* [Task requirements] All of the entries should be restated word for word, but without their pictures.

* [Records shown]
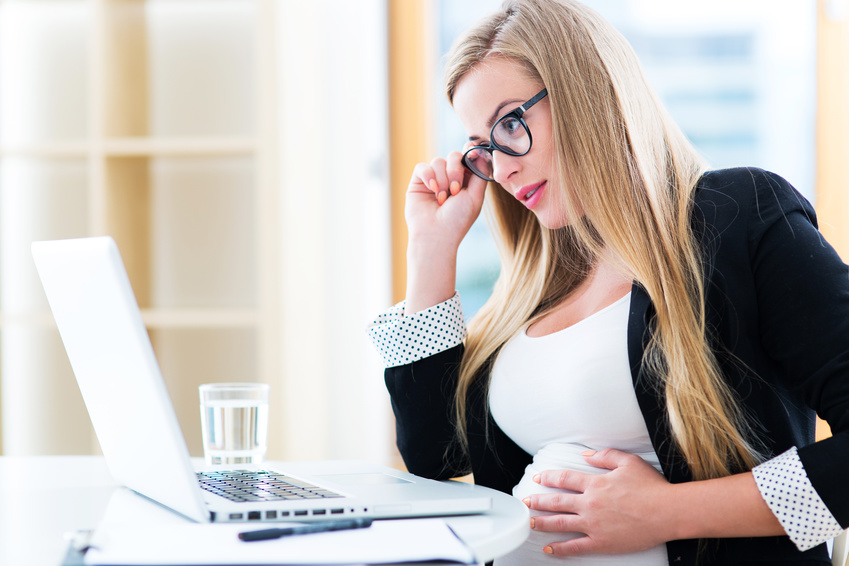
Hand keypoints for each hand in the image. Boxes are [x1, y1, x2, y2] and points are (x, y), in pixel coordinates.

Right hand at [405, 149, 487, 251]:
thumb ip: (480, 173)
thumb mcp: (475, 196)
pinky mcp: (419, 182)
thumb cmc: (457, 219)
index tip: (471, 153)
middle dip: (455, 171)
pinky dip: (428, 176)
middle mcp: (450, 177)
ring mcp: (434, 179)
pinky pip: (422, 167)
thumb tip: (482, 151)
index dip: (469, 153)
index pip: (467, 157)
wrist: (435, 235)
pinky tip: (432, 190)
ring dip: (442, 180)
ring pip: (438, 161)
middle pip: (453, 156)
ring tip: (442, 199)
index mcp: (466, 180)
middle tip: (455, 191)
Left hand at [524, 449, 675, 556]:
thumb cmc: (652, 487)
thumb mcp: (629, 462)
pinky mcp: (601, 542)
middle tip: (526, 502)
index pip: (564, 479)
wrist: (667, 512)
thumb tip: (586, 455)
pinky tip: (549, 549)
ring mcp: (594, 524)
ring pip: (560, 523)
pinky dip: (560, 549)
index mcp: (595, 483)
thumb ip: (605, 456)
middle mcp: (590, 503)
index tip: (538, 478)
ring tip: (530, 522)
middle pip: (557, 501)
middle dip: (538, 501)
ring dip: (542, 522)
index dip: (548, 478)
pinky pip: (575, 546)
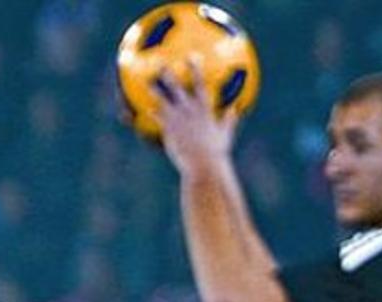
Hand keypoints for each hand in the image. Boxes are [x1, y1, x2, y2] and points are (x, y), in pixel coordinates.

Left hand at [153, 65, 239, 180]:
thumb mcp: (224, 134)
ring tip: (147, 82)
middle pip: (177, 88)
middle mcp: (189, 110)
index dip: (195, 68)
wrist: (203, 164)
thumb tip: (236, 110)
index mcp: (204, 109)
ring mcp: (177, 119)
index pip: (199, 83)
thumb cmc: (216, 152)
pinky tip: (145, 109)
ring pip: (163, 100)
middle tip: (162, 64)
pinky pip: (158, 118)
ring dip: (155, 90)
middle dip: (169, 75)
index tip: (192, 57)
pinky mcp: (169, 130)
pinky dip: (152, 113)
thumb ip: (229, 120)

* [Answer section]
Hand keypoints for each hand in the image. Boxes are [x1, y1, x2, y2] and points are (x, y), in pixel coordinates.

Right hand at [405, 149, 487, 251]:
thumb ip: (480, 173)
thumb mcp: (475, 196)
pinky mcp: (419, 182)
thumb cmc: (457, 219)
index tip: (471, 153)
middle dip: (455, 171)
pinky dip: (428, 176)
middle mcp: (450, 177)
ring mcp: (434, 179)
pinky pip: (422, 167)
thumb tip: (482, 151)
index dip: (469, 153)
index pip: (467, 157)
wrist: (435, 235)
pinky tip: (432, 190)
ring dip: (442, 180)
ring pip: (438, 161)
middle pip: (453, 156)
ring tip: (442, 199)
index mcp: (466, 180)
middle tip: (455, 191)
Left hand at [524, 449, 675, 556]:
thumb cmc: (652, 487)
thumb mcp: (629, 462)
pinky mcp: (601, 542)
middle tip: (526, 502)
index pip: (564, 479)
wrist: (667, 512)
thumb tip: (586, 455)
pinky tip: (549, 549)
ring mcp: (594, 524)
ring pip: (560, 523)
pinky dip: (560, 549)
index mcp: (595, 483)
thumb ip: (605, 456)
middle mcp: (590, 503)
index tip: (538, 478)
ring tip: (530, 522)
middle pip: (557, 501)
middle dip: (538, 501)
ring dip: (542, 522)
index dip: (548, 478)
pinky pip: (575, 546)
Hand keypoints for each hand in the image. Boxes are [x1, y1, x2, y2] and points are (x, y), in pixel coordinates.

Left hand at [153, 65, 239, 180]:
thumb mcp: (224, 134)
ring tip: (147, 82)
middle pip: (177, 88)
middle mcp: (189, 110)
index dip: (195, 68)
wrist: (203, 164)
thumb tip: (236, 110)
index mcp: (204, 109)
ring mcp: (177, 119)
index pip: (199, 83)
thumb cmc: (216, 152)
pinky tip: (145, 109)
ring pip: (163, 100)
middle tip: (162, 64)
pinky pip: (158, 118)
ring dip: (155, 90)
middle dip: (169, 75)
index tip: (192, 57)
pinky mcp: (169, 130)
pinky dip: (152, 113)
thumb ip: (229, 120)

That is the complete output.